Honestly, I don’t buy stocks to make money. I think timing the market is dumb, I think chasing the market is dumber, and I’m not particularly interested in buying and selling stocks on anything but a long term basis.
So why did I buy a share of Disney and two shares of Coca-Cola recently?
Here’s the truth about stocks: most people don’t really know what they’re for. Many people treat stocks speculatively, and there’s certainly an argument to be made for doing so by those who wish to do so, but a stock is actually a share of ownership in a company. By buying those stocks, I became a part owner of Coca-Cola and Disney.
And shareholders have the kind of voice with a company that non-shareholders don’t.
I’m not stupid. I have no illusions that a one share stockholder like me is going to have any kind of outsized voice in the company. Truth is, I’ll have very little voice. But it still buys me a voice I wouldn’t have otherwise. And the price of buying the voice in the company is one share of stock.

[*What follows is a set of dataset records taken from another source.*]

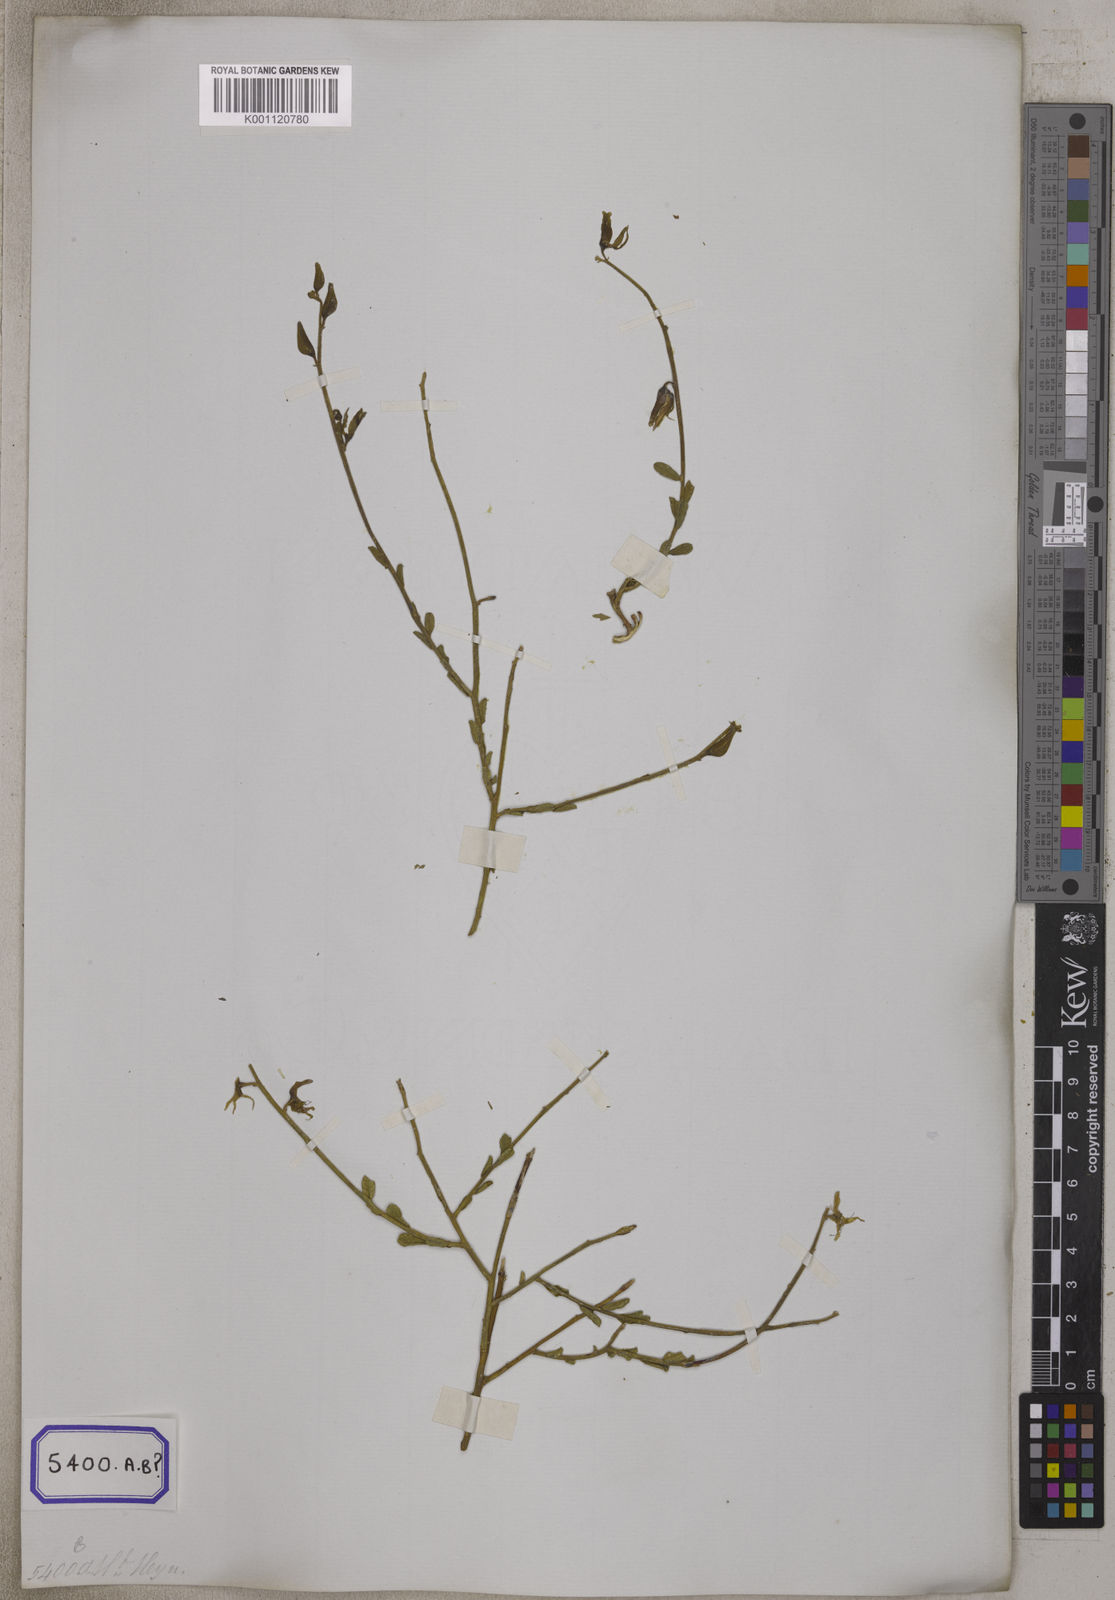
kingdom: Plantae
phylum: Tracheophyta
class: Magnoliopsida
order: Fabales
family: Fabaceae
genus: Crotalaria
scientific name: Crotalaria linifolia
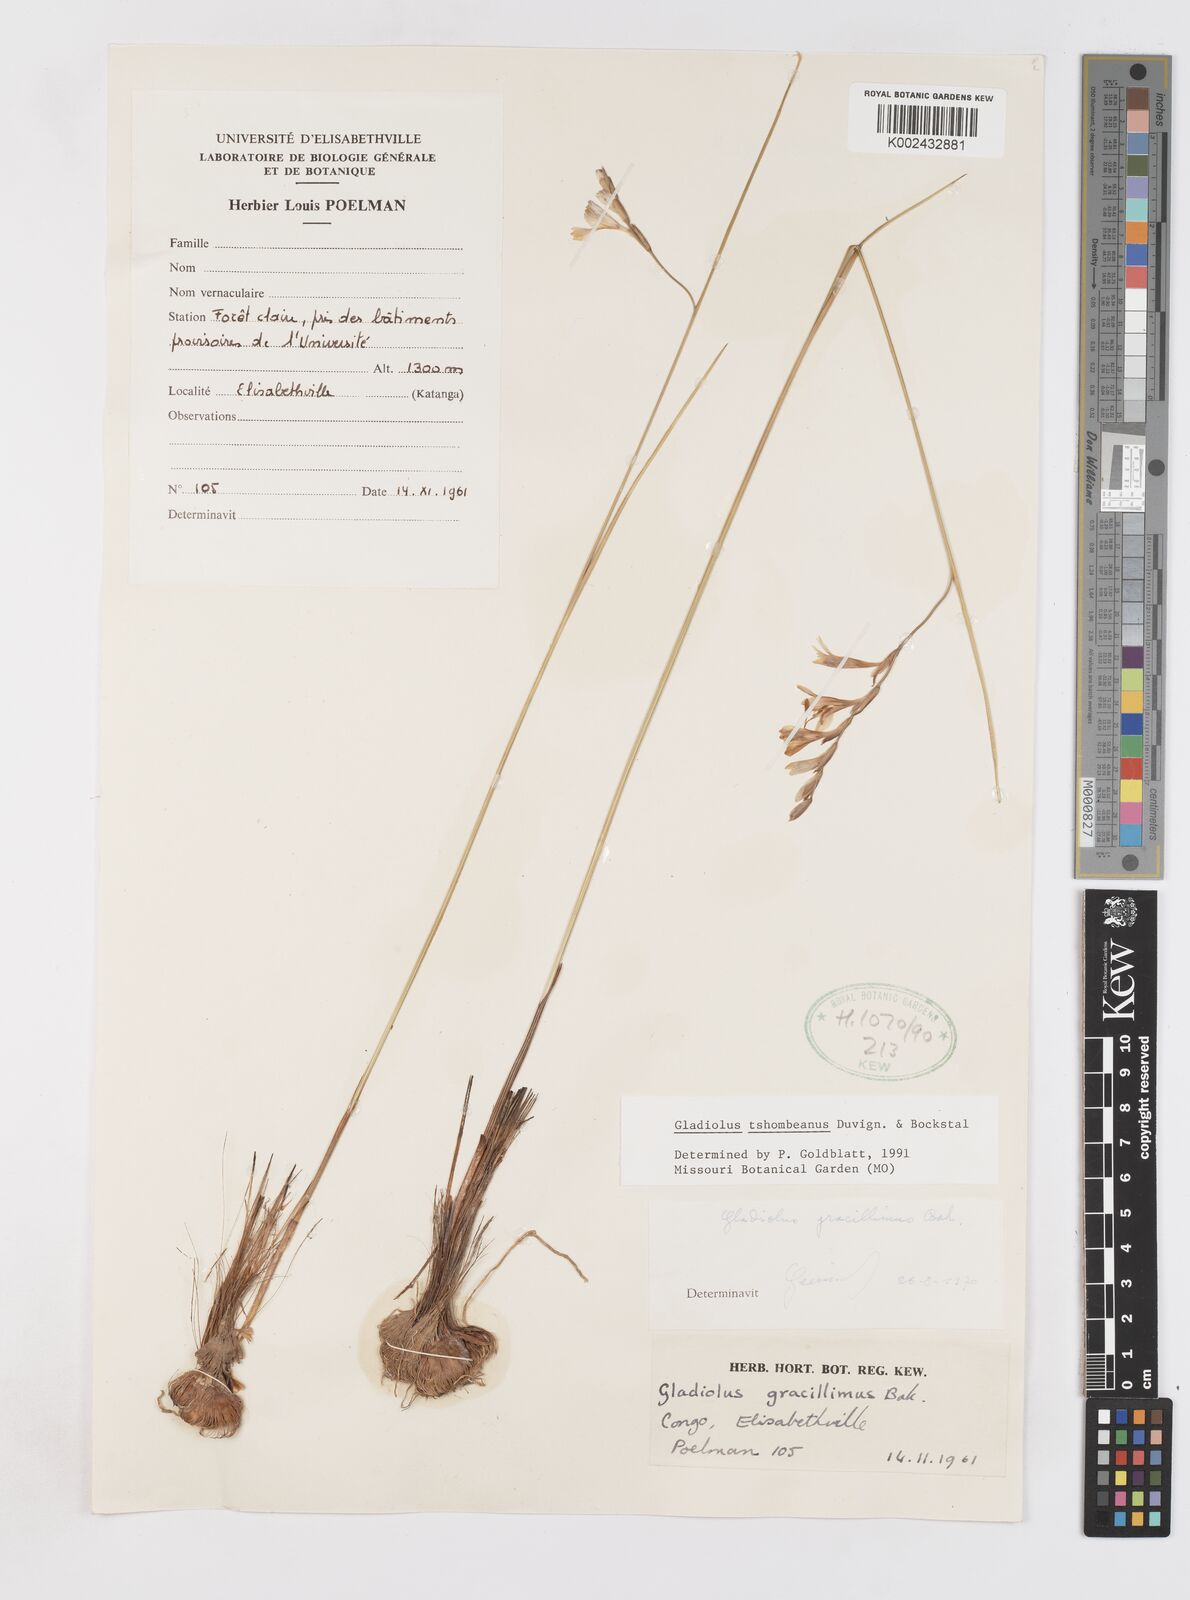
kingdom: Plantae
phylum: Tracheophyta
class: Liliopsida
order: Asparagales
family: Iridaceae
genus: Gladiolus
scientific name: Gladiolus tshombeanus
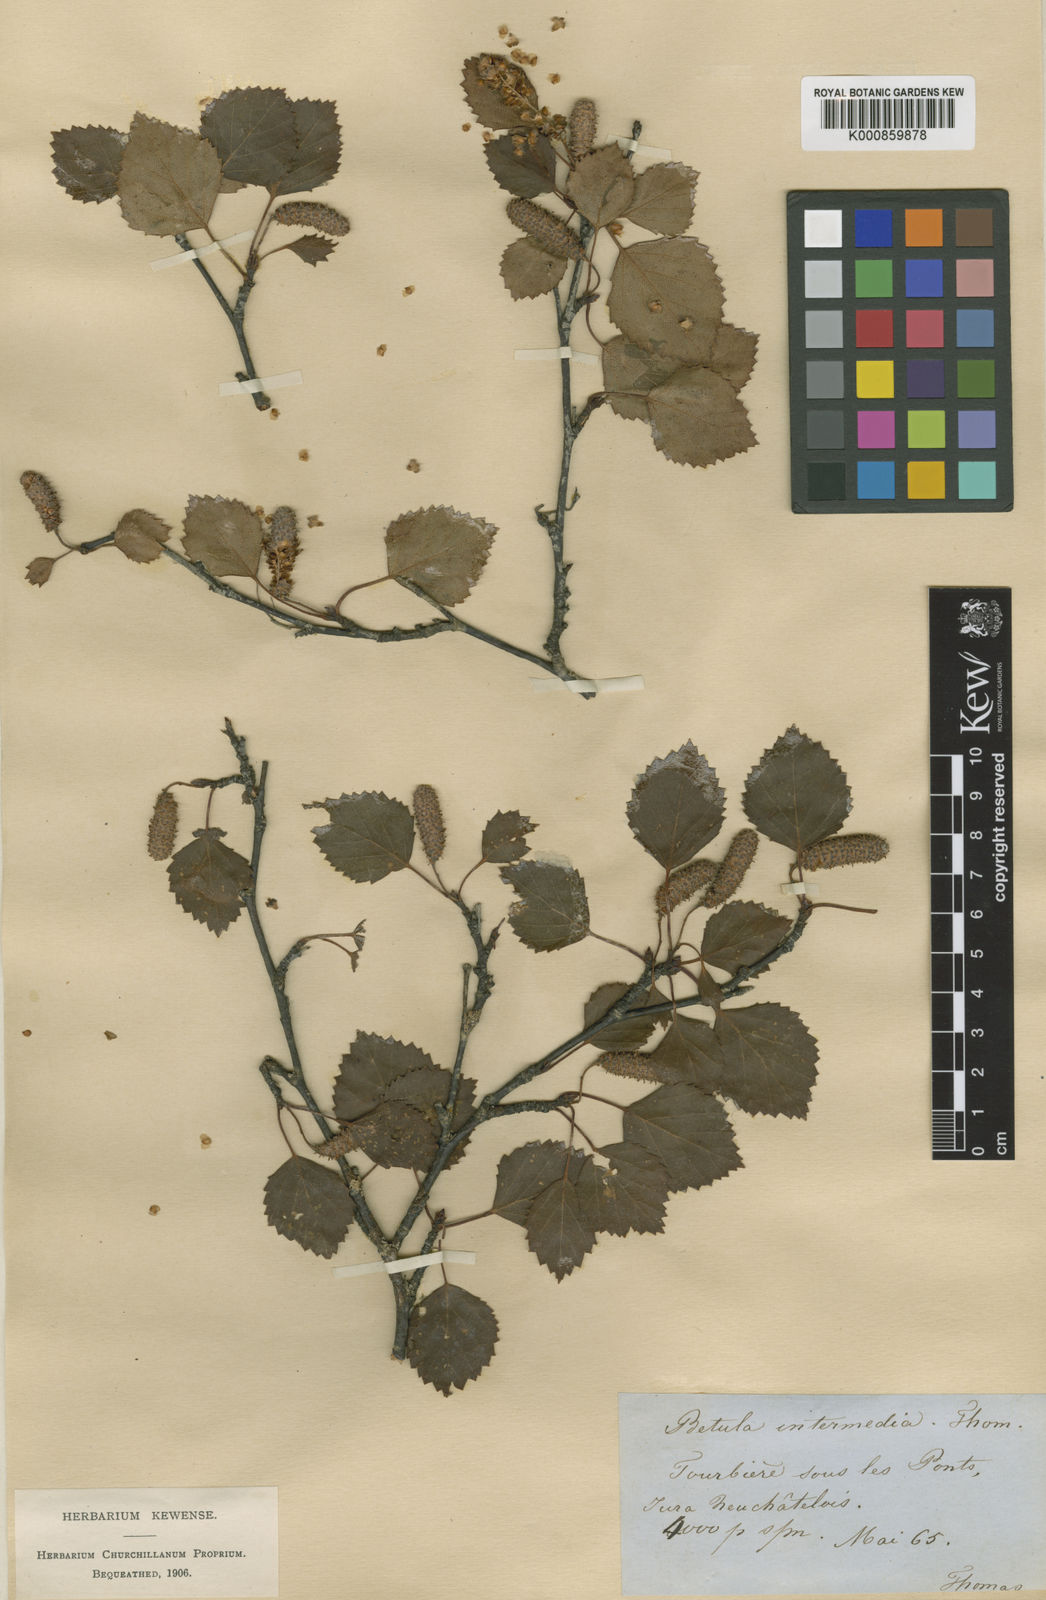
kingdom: Plantae
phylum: Tracheophyta
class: Magnoliopsida
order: Fagales
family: Betulaceae
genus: Betula
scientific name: Betula
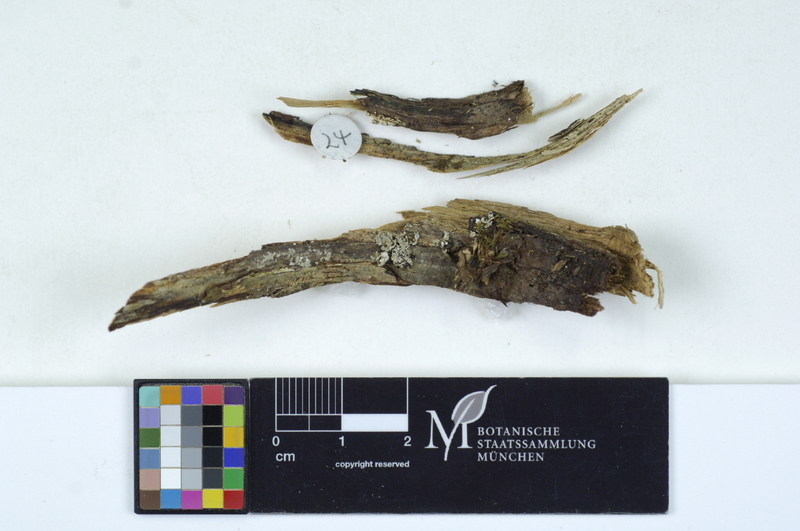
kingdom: Plantae
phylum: Tracheophyta
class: Pinopsida
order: Pinales
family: Cupressaceae
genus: Juniperus
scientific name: Juniperus
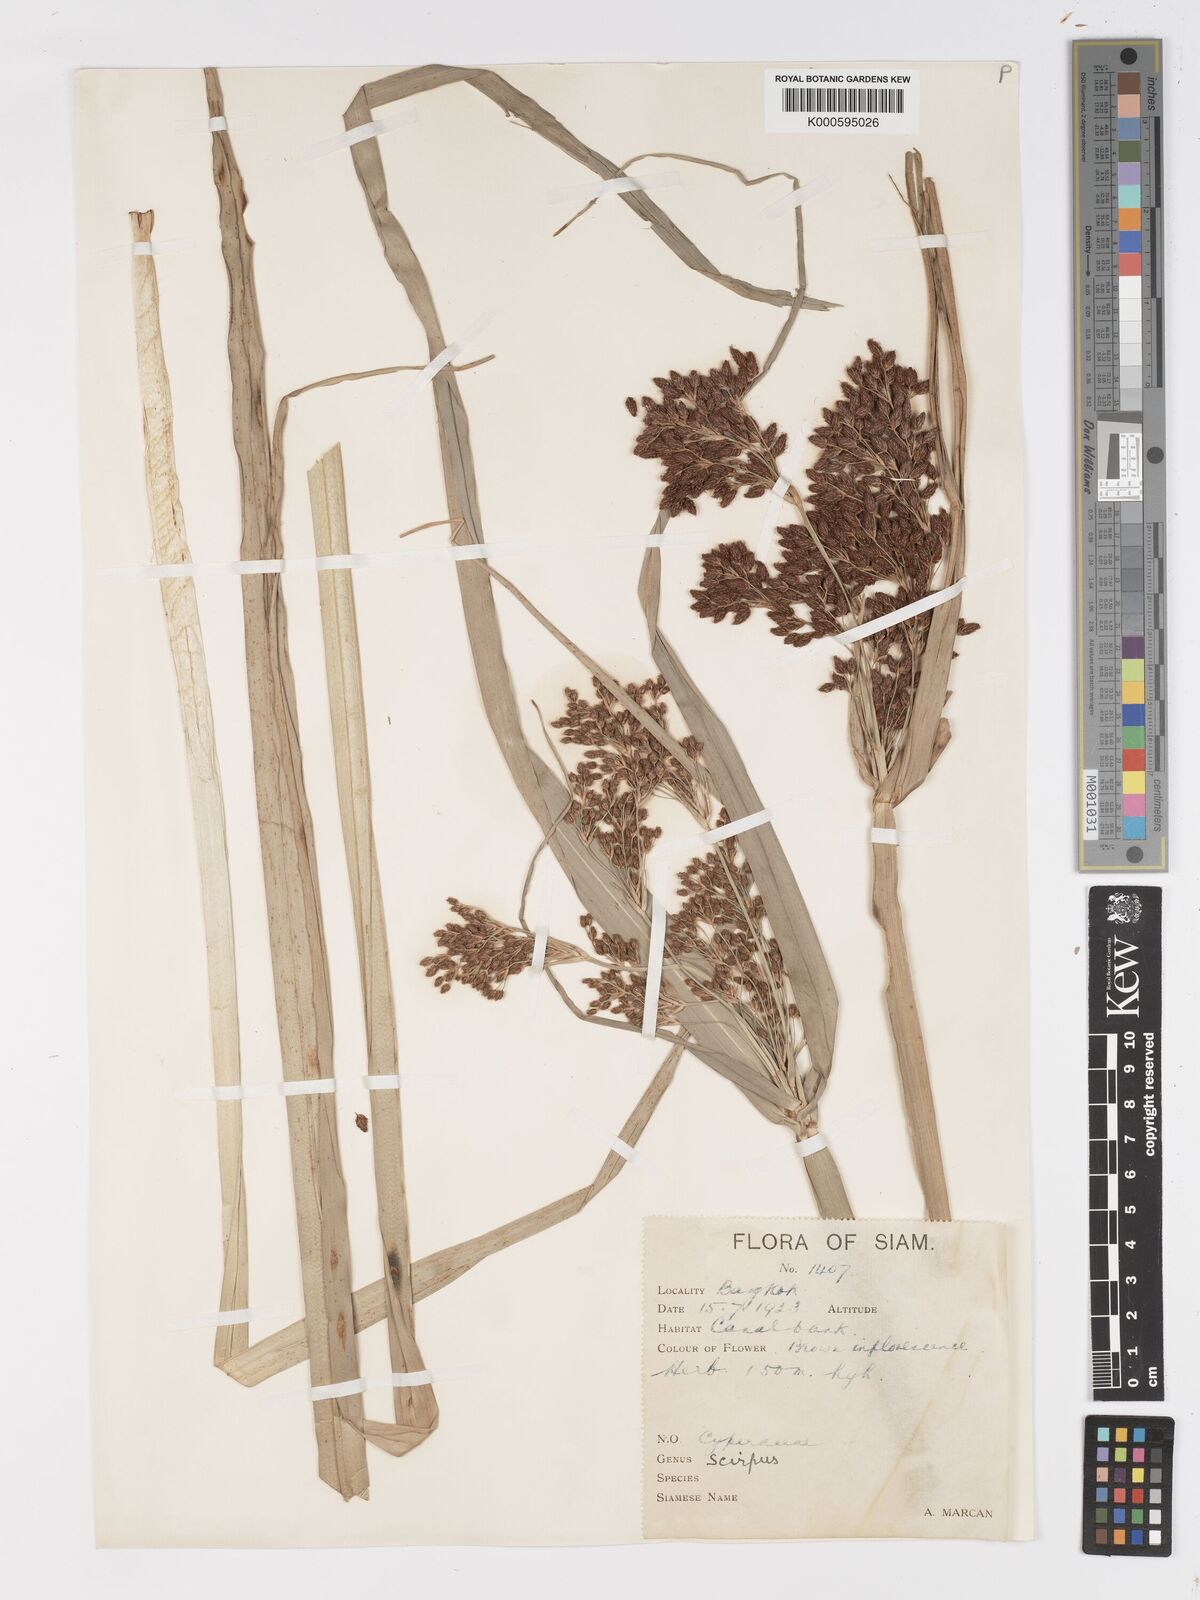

They don’t have to listen to me, but they do have to let me speak. Owning a share grants me that much, anyway.
And I will tell them, in no uncertain terms, that their anti-racist woke tomfoolery is stupid, harming the value of my share, and they really should stop it.
There are some more companies that I will buy as money becomes available. I will buy Nike, American Airlines, and Twitter, as well as few others. And I’ll make a bit of a pain of myself with them as well. If I’m going to spend that kind of money to get a voice, I fully intend on using it.
I call this shareholder activism, and frankly, I don’t know why more people don’t do it.
Though I guess I’ll shortly find out.
The honest truth, though? I never had any intention of making money with these stocks. I bought them for the voice. And I have no intention of ever selling them. But I guess a dividend is a nice little bonus, small as it may be.